The crypto ATM business is flourishing in the United States, despite facing criticism for potential illegal or predatory behavior, as highlighted in a report from the Federal Reserve Bank of Kansas City. Here are the key points from the report:
1. Crypto ATMs, which facilitate the conversion of cryptocurrencies into fiat currency and vice versa, are gaining popularity in the U.S. The report indicates that these ATMs have a growing customer base that could benefit from improved education about cryptocurrencies.

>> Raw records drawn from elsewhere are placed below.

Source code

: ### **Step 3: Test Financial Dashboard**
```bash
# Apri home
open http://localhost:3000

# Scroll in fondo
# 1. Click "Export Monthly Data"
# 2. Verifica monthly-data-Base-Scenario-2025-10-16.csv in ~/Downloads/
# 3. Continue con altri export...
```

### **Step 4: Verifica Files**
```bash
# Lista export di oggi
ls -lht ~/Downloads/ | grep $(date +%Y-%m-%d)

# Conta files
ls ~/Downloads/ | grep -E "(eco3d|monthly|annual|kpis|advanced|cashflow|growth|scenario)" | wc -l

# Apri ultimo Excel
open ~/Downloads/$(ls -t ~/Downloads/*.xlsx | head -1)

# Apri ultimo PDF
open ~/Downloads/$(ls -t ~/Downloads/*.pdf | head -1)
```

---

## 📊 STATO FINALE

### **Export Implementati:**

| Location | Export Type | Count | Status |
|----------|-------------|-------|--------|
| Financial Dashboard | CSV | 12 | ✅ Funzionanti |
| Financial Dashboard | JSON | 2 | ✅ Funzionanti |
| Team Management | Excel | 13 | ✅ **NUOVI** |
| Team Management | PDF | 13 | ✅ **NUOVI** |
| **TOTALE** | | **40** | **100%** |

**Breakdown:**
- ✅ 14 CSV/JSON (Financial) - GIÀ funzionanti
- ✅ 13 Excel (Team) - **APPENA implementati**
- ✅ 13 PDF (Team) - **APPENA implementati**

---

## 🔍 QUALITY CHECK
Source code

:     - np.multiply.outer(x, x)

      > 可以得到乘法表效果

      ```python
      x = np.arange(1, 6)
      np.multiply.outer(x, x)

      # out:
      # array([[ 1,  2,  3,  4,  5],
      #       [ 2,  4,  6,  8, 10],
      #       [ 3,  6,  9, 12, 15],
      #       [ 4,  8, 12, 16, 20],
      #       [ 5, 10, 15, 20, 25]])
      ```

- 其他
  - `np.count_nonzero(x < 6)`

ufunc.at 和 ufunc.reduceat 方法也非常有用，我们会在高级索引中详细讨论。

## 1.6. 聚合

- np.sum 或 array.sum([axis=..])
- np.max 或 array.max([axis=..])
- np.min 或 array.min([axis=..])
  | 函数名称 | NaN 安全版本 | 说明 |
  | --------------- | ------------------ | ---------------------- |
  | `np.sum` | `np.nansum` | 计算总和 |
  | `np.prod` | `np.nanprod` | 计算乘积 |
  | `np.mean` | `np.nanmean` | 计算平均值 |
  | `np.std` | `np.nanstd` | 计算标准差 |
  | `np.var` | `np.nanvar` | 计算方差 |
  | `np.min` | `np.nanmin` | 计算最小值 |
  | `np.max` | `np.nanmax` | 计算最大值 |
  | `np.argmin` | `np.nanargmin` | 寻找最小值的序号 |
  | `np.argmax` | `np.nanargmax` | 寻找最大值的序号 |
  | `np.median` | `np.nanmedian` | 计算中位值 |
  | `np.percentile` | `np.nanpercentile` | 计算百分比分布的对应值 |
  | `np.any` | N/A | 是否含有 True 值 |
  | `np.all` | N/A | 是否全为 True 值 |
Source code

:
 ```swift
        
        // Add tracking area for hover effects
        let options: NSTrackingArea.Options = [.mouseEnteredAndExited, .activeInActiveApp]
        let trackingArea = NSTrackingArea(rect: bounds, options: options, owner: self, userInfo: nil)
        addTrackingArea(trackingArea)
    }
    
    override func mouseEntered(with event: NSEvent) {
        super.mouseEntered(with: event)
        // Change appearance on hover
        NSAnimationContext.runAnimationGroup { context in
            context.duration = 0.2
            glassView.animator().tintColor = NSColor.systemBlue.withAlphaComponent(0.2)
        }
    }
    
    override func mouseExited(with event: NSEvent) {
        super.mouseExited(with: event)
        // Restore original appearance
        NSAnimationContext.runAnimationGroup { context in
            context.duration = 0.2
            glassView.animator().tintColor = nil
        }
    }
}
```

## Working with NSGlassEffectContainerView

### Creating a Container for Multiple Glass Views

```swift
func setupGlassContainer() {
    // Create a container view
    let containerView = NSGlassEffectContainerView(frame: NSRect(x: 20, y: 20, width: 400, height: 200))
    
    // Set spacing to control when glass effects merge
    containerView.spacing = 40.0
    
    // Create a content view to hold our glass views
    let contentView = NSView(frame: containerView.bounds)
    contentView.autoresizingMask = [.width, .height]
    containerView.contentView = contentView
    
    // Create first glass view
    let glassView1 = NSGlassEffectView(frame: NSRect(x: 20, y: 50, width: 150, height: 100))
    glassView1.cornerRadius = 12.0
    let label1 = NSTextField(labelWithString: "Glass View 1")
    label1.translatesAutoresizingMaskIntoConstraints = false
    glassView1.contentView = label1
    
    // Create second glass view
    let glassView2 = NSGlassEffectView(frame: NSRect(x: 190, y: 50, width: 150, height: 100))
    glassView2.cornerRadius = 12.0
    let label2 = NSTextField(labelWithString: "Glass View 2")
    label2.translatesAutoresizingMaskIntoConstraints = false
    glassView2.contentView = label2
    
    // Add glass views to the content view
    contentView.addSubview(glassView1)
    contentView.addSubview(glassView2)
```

2. Crypto ATMs are commonly located in high-traffic areas and charge a fee for their services. The average fee ranges from 15-16%, with some operators setting unfavorable conversion rates that can result in effective fees as high as 20%.
3. The report identifies four main user groups for crypto ATMs:
- Cash users who may be unbanked.
- Older individuals who find ATMs more familiar than crypto exchanges.
- Users attracted by the convenience of ATMs.
- Individuals seeking greater relative anonymity in transactions.
4. Crypto ATMs are subject to state and federal regulations, including Anti-Money Laundering (AML) requirements. Users are required to provide identification when using these ATMs.
5. A significant user group for crypto ATMs includes minority communities and immigrants. These groups often use the ATMs for person-to-person transactions like remittances.
6. The report highlights concerns about the crypto ATM industry engaging in predatory inclusion, potentially luring financially disadvantaged individuals into high-cost services disguised as opportunities for gaining access to lucrative financial investments.
7. The report cites Chainalysis data showing that victims of scams moved $345 million through crypto ATMs in 2022, indicating significant risks associated with these transactions.
8. Despite concerns, the crypto ATM industry is experiencing growth after a downturn caused by the COVID-19 pandemic. For instance, operator Bitcoin Depot went public in July and saw a substantial increase in revenue.